Usually the detection angle is a constant for the entire board, so it can be defined at the design level. When the inspection is changed to a different machine, the entire design can be updated by simply entering the new value at the design level. After entering the new machine performance parameters, the designer can simply run the DRC to check whether the device spacing conflicts with the new spacing value to know whether the design is feasible, which is much easier than analyzing and correcting it first and then calculating it hard according to the new spacing requirements.
·Example 3: Component layout
In addition to organizing design objects and constraints, design rules can also be used for component layout, that is, it can detect where to place components without errors based on constraints. The highlighted part in Figure 1 is the device placement area that meets physical constraints (such as spacing from the board edge and device spacing, etc.), Figure 2 highlights the device placement area that meets electrical constraints, such as maximum trace length, Figure 3 only shows the area that meets space constraints, and finally, Figure 4 is the intersection of the parts in the first three figures, which is the effective layout area, and the devices placed in this area can meet all constraints.
In fact, generating constraints in a modular way can greatly improve their maintainability and reusability. New expressions can be generated by referring to the constraint parameters of different layers in the previous stage, such as the top layer line width depends on the distance and copper line height of the top layer and the variables Temp and Diel_Const in the design level. Please note that the design rules are displayed in order from low to high, and changing a higher level constraint will immediately affect all expressions that refer to this constraint.
□ □ □ □ □ □ □
Aim of the exercise. Rewrite the paragraph of the design-rules text that begins "In addition to organizing design objects" as a short list, keeping its main facts.

Data for analysis.
□ □ □ □ □ □ □
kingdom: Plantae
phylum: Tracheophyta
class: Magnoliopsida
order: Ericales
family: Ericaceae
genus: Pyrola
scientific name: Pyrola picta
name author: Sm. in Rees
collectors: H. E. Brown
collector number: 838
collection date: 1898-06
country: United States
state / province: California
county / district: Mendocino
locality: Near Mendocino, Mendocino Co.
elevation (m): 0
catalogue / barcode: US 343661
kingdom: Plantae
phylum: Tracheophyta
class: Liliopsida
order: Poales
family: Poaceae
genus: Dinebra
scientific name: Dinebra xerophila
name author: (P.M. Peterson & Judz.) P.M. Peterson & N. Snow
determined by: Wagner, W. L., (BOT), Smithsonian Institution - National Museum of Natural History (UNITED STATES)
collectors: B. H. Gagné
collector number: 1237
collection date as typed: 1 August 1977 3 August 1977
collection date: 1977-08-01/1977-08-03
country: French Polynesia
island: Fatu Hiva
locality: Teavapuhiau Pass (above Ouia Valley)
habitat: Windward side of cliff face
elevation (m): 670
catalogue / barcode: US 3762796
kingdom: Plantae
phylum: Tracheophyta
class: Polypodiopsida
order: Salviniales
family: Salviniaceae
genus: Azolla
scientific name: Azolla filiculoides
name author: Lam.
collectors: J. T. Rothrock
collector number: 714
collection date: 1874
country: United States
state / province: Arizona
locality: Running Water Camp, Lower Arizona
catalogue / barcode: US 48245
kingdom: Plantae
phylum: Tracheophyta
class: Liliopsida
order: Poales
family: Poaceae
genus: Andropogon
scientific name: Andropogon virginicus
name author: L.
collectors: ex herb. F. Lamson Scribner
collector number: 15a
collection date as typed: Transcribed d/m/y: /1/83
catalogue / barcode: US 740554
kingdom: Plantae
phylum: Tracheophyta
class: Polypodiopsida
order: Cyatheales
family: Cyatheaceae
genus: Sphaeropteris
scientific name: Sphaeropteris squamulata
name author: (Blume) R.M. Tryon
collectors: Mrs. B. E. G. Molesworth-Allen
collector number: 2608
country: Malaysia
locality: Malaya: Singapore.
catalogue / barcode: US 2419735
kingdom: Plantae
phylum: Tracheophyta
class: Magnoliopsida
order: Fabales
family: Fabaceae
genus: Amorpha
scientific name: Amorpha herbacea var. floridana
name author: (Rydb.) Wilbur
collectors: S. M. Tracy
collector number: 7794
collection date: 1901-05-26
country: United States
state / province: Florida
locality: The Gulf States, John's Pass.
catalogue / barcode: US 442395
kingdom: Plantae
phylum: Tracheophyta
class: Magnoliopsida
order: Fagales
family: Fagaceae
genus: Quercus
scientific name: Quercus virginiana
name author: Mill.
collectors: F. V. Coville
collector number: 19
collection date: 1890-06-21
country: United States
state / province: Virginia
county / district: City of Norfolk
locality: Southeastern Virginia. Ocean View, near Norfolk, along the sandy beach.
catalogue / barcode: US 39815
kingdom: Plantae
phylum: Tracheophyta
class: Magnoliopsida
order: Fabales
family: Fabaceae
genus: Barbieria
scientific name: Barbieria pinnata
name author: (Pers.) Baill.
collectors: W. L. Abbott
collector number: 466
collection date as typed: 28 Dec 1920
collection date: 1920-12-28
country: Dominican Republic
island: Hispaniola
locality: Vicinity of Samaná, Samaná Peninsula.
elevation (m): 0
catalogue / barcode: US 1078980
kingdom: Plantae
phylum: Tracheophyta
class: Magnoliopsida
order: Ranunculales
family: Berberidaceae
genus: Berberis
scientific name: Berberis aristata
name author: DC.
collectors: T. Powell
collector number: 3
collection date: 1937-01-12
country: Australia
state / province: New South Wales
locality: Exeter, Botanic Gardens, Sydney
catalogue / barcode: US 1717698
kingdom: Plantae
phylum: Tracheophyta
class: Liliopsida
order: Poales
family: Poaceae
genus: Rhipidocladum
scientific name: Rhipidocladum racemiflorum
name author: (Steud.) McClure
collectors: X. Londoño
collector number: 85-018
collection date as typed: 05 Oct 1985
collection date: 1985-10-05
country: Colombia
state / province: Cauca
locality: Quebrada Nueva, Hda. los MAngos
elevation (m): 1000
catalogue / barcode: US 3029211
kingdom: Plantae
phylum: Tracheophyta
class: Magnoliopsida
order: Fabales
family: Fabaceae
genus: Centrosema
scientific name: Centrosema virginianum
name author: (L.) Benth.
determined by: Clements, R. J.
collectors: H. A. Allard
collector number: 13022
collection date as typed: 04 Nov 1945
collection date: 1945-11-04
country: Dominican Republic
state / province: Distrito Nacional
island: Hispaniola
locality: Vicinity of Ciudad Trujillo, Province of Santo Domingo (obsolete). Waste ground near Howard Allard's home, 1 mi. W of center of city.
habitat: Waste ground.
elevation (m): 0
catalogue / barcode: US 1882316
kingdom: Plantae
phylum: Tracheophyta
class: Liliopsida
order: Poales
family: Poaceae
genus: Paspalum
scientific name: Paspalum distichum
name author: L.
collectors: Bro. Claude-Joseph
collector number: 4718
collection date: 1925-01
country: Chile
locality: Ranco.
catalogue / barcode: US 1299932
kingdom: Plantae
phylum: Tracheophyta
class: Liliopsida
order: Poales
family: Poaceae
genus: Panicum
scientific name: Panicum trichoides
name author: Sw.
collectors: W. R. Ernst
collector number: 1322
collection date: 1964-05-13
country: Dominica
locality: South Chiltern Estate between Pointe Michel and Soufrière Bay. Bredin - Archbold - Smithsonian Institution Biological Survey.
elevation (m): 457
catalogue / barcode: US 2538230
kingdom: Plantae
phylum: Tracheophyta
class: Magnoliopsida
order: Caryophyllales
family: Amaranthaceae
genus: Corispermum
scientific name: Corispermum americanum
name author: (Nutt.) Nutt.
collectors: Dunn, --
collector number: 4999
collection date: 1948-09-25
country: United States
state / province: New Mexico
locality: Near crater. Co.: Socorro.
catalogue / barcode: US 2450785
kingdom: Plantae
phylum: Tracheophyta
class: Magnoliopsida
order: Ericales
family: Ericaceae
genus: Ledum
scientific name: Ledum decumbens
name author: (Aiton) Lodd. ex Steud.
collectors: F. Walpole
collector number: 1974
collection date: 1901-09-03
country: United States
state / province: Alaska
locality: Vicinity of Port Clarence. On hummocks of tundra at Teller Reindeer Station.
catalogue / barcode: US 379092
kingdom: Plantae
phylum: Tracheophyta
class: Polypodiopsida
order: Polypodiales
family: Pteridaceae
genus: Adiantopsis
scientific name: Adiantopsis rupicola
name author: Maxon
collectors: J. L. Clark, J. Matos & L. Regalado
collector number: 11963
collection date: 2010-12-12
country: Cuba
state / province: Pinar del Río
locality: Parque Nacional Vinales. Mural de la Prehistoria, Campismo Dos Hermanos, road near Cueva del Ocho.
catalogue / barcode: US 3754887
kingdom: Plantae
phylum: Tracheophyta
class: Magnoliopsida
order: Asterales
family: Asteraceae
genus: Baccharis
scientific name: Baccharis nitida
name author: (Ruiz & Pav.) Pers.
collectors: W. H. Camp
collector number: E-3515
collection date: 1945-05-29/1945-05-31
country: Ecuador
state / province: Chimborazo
□ □ □ □ □ □ □
Response to the task.
- Design rules can also be used for component layout, detecting where components can be placed without errors based on constraints.
- Figure 1 highlights the placement area that meets physical constraints, such as spacing from the board edge and device spacing.
- Figure 2 highlights the area that meets electrical constraints, such as maximum trace length.
- Figure 3 shows only the area that meets space constraints.
- Figure 4 is the intersection of the first three: the effective layout area, where placed devices meet all constraints.